▶ Transcribed page contents

********

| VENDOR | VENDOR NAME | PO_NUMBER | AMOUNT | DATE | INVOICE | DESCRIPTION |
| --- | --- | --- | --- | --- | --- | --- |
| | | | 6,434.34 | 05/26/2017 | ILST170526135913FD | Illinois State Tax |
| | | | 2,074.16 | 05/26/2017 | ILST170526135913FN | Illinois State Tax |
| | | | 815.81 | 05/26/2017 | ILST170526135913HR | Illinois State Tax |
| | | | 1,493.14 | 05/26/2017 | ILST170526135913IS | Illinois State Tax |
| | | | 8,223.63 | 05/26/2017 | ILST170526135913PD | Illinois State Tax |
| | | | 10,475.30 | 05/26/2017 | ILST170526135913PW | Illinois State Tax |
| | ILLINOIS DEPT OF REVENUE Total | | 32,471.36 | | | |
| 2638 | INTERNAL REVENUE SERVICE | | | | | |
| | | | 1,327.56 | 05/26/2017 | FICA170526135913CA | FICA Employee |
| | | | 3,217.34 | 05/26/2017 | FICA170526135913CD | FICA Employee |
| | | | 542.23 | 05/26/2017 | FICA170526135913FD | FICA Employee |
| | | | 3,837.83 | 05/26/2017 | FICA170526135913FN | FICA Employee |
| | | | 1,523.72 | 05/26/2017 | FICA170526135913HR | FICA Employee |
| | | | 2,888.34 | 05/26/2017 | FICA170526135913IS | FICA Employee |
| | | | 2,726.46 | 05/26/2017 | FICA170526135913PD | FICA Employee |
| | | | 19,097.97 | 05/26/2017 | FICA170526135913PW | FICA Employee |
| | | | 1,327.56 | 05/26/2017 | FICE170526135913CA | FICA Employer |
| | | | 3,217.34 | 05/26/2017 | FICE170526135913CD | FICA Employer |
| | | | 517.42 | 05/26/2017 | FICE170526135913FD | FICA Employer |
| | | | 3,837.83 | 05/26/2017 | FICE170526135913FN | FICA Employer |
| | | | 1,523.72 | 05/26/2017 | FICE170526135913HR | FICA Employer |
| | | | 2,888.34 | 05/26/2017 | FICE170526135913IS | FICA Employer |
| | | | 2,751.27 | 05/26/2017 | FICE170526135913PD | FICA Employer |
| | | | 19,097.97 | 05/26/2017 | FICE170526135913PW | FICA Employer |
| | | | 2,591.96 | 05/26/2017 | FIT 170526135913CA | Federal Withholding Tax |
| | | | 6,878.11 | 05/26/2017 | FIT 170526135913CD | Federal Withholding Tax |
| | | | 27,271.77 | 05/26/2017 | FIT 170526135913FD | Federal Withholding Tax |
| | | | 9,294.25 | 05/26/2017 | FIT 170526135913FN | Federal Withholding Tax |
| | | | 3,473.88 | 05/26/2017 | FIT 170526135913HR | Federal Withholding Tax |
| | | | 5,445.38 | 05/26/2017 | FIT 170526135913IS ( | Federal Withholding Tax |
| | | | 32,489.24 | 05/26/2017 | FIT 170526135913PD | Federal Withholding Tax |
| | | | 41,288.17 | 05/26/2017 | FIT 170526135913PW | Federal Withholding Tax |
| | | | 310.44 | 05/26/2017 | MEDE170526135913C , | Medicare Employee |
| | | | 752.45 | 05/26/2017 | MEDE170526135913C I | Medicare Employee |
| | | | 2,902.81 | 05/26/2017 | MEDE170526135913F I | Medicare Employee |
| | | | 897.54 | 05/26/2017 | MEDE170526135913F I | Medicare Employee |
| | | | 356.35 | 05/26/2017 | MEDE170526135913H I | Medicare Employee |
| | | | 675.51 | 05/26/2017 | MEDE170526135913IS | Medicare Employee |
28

********

▶ ACTIVITY
Give back exactly the lines from the beginning of the records through the line containing "FICA170526135913FN | FICA Employee |", and only those.

▶ RESULT BELOW
| VENDOR | VENDOR NAME | PO_NUMBER | AMOUNT | DATE | INVOICE | DESCRIPTION |
| --- | --- | --- | --- | --- | --- | --- |
| | | | 6,434.34 | 05/26/2017 | ILST170526135913FD | Illinois State Tax |
| | | | 2,074.16 | 05/26/2017 | ILST170526135913FN | Illinois State Tax |
| | | | 815.81 | 05/26/2017 | ILST170526135913HR | Illinois State Tax |
| | | | 1,493.14 | 05/26/2017 | ILST170526135913IS | Illinois State Tax |
| | | | 8,223.63 | 05/26/2017 | ILST170526135913PD | Illinois State Tax |
| | | | 10,475.30 | 05/26/2017 | ILST170526135913PW | Illinois State Tax |
| | ILLINOIS DEPT OF REVENUE Total | | 32,471.36 | | | |
| 2638 | INTERNAL REVENUE SERVICE | | | | | |
| | | | 1,327.56 | 05/26/2017 | FICA170526135913CA | FICA Employee |
| | | | 3,217.34 | 05/26/2017 | FICA170526135913CD | FICA Employee |
| | | | 542.23 | 05/26/2017 | FICA170526135913FD | FICA Employee |
| | | | 3,837.83 | 05/26/2017 | FICA170526135913FN | FICA Employee |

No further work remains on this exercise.